I think the reason is basically that, in standard trim, these machines are great - they are great for designers, or for the office/studio, where they offer more than enough grunt, combined with ease of use and stability. The problem comes in that the hardware is not cutting-edge - there's no 2GB NVidia 295GTX your MacPro, despite it running 8 Cores and 16GB of RAM, so you end up with weak graphics ability for the cost. Even if you stuff the Mac full of cards, you'd still only get 4 512mb 180GTX cards, which is less than impressive when you consider the machine would be settnig you back £7k or more...

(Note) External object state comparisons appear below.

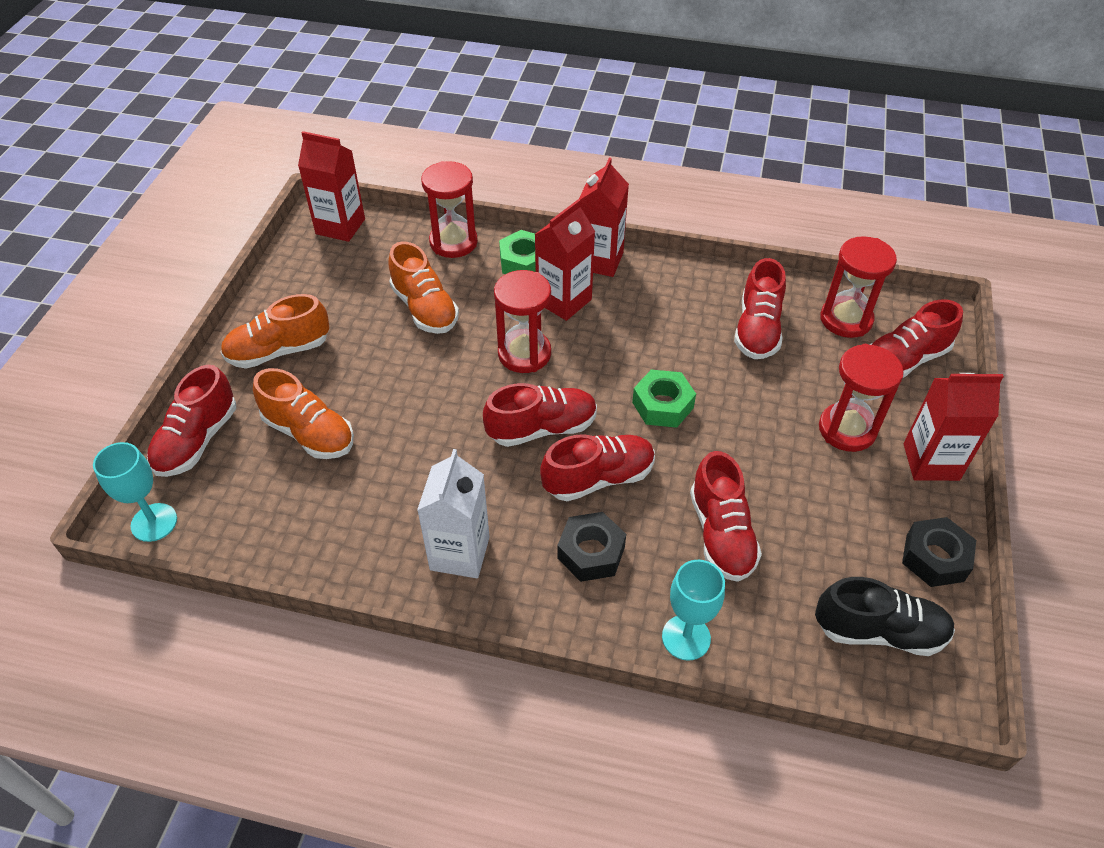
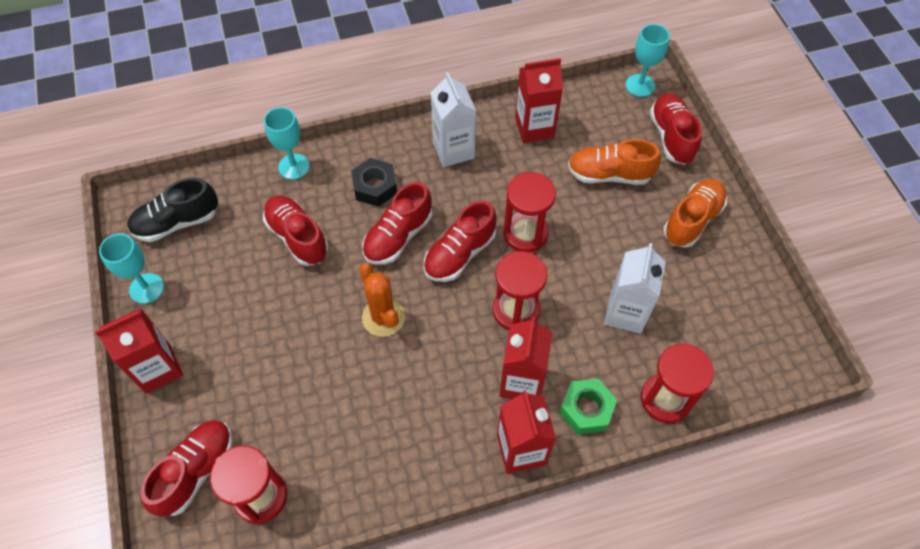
camera: 150 degrees right, 10 degrees up
(340, 226) = (776, 363): red carton -> red carton (534, 128)
(425, 308) = (625, 313): orange shoe -> white carton
(662, 405) = (383, 317): green nut -> orange cactus
(757, 329) = (338, 438): red shoe -> none
(847, 429) = (231, 367): red hourglass -> red hourglass (525, 234)
(934, 558) = (146, 288): black nut -> turquoise goblet

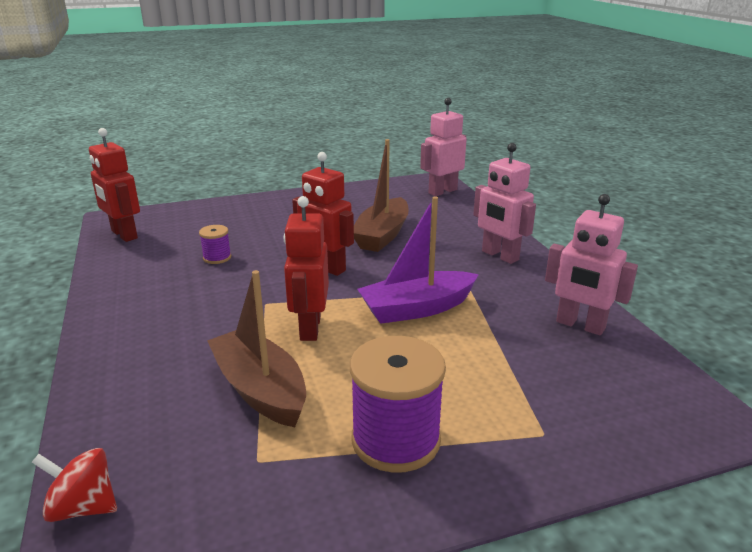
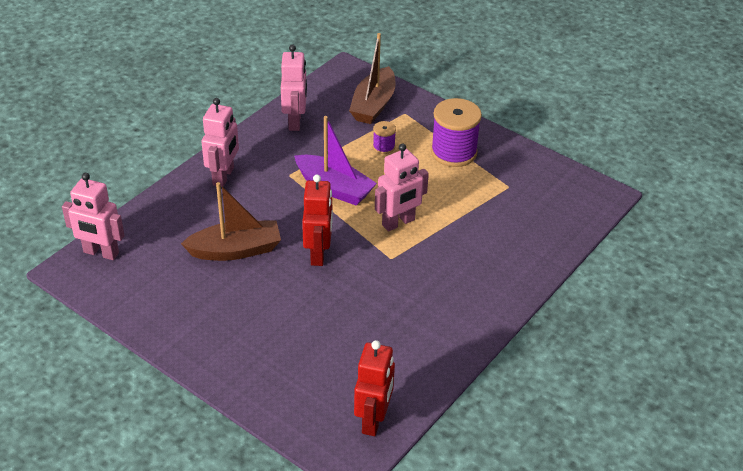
camera: 125 degrees left, 15 degrees up
(83, 507) = (584, 220): red spinning top -> none
(217, 257) = (356, 325): purple spool -> purple spool (384, 147)
(260, 389) = (468, 211): brown boat -> brown boat (373, 105)
(310, 328) = (398, 223): red robot -> pink robot

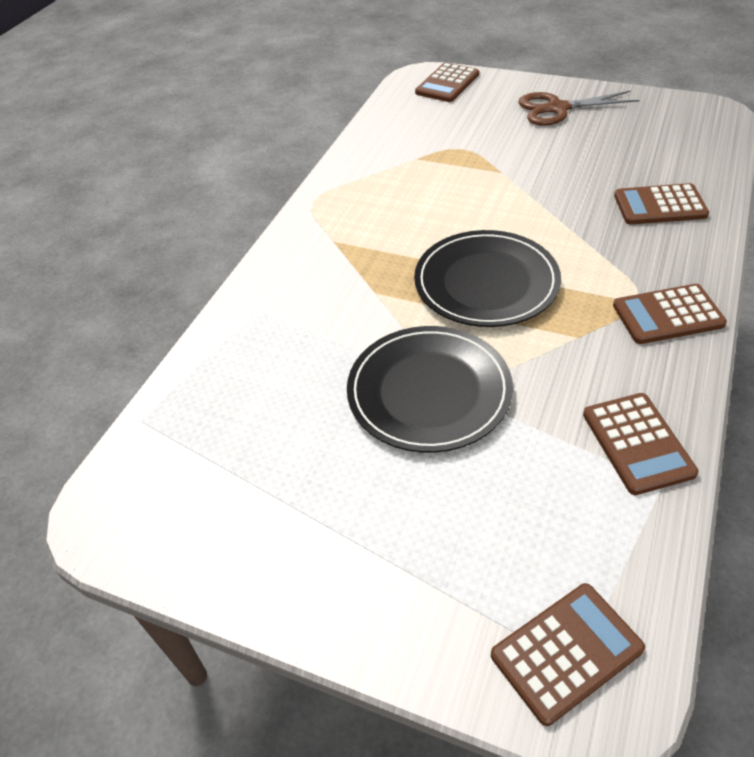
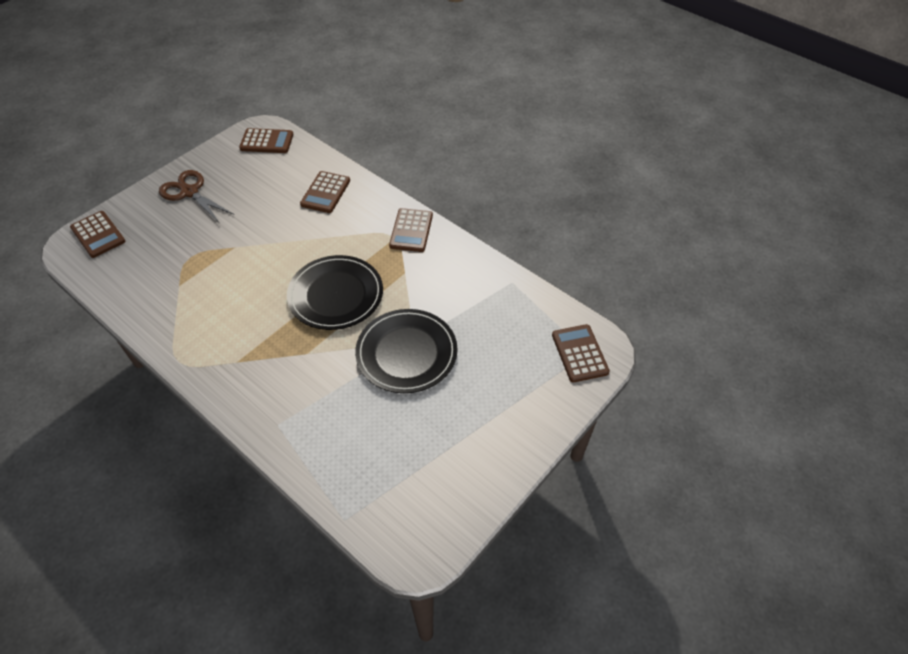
camera: 75 degrees left, 5 degrees up
(557, 109) = (189, 192): brown scissors -> brown scissors turned 120 degrees clockwise
(637, 443) = (485, 280): brown calculator -> brown calculator (267, 141)

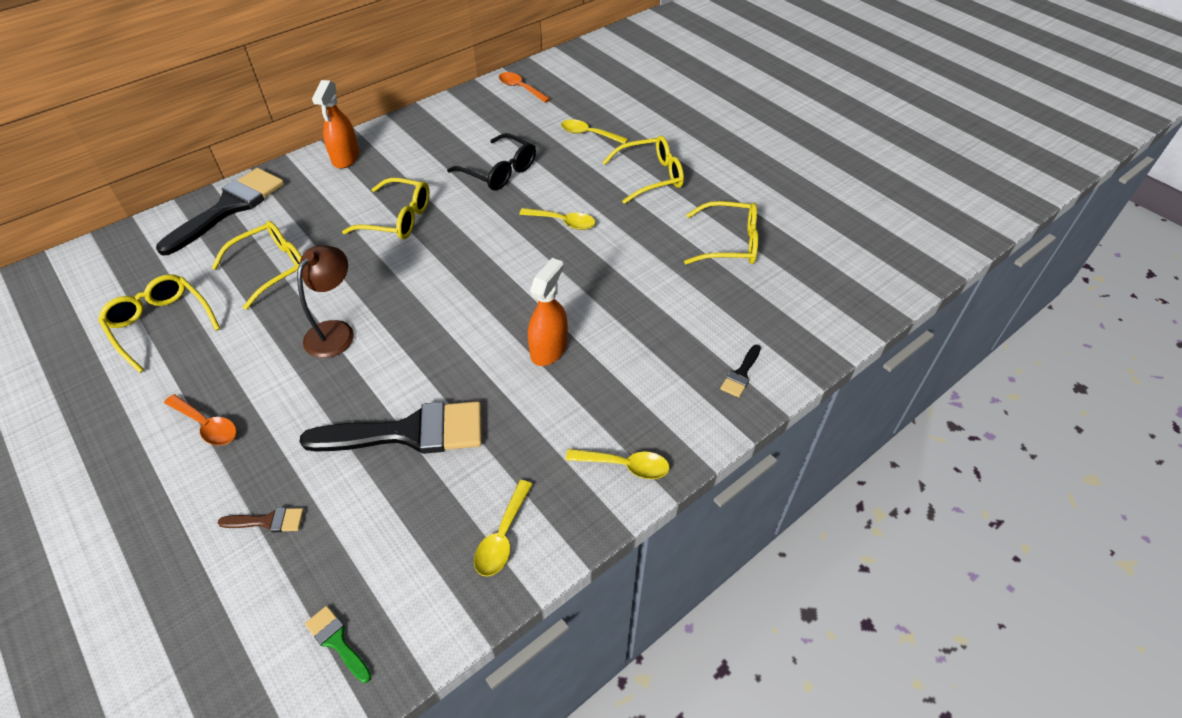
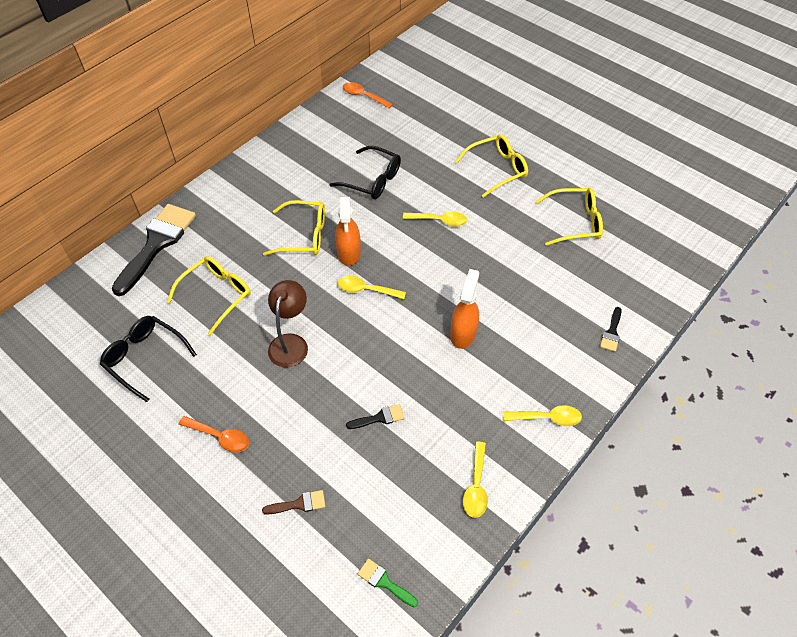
camera: 10 degrees left, 5 degrees up
(160, 324) = (145, 358): yellow glasses -> black glasses
(346, 158) = (238, 183): orange spray bottle -> orange spray bottle (349, 253)
(409, 432) = (379, 418): black brush -> black brush, size x0.42
(588, 134) = (435, 135): yellow spoon -> yellow spoon (366, 290)

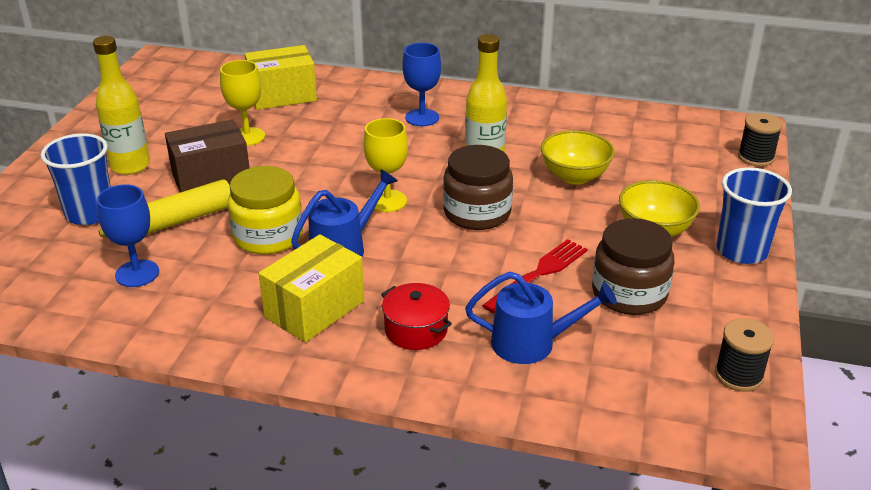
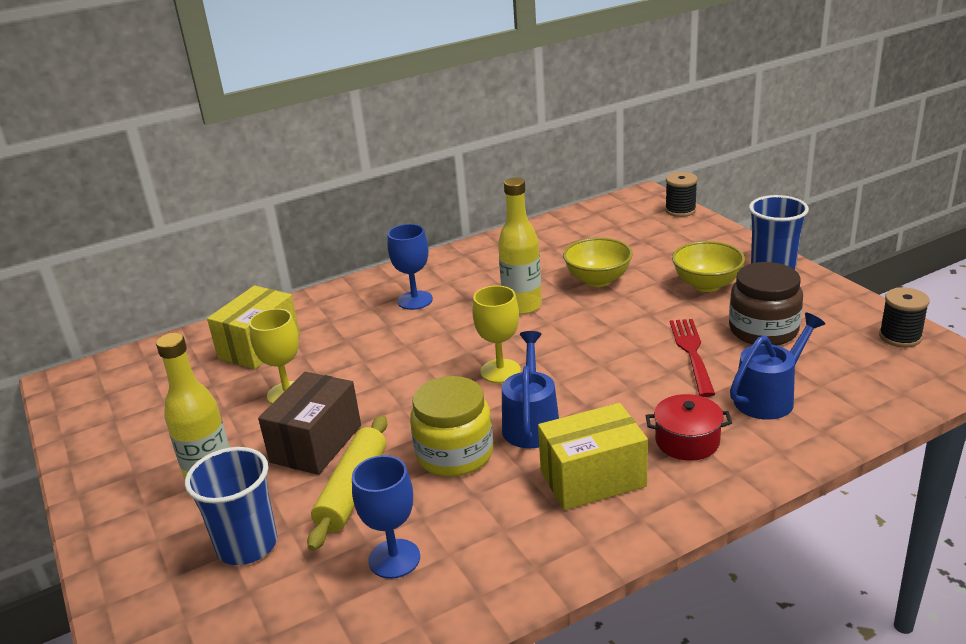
camera: 40 degrees left, 5 degrees down
(314, 309) = (592, 478): yellow box -> yellow box turned 75 degrees clockwise
(477, 213) = (579, 340): brown jar -> none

So once we've wired the house up for high speed wireless and internet and have installed a UPS array in the basement to ensure we don't lose power, what's the point of all this? Well, the Alienware is unashamedly for play-time - it's an ultimate gaming rig to allow games like Crysis or Empire Total War to run at huge detail and with zero frame-rate drop. It's the toy I've always promised myself and never bought...oh, and I love the idea of being able to watch a DVD on one screen, surf the net on another and be messing around in photoshop on a third with no slowdown. Basically, anything that makes me feel like Cypher from the Matrix is fine with me!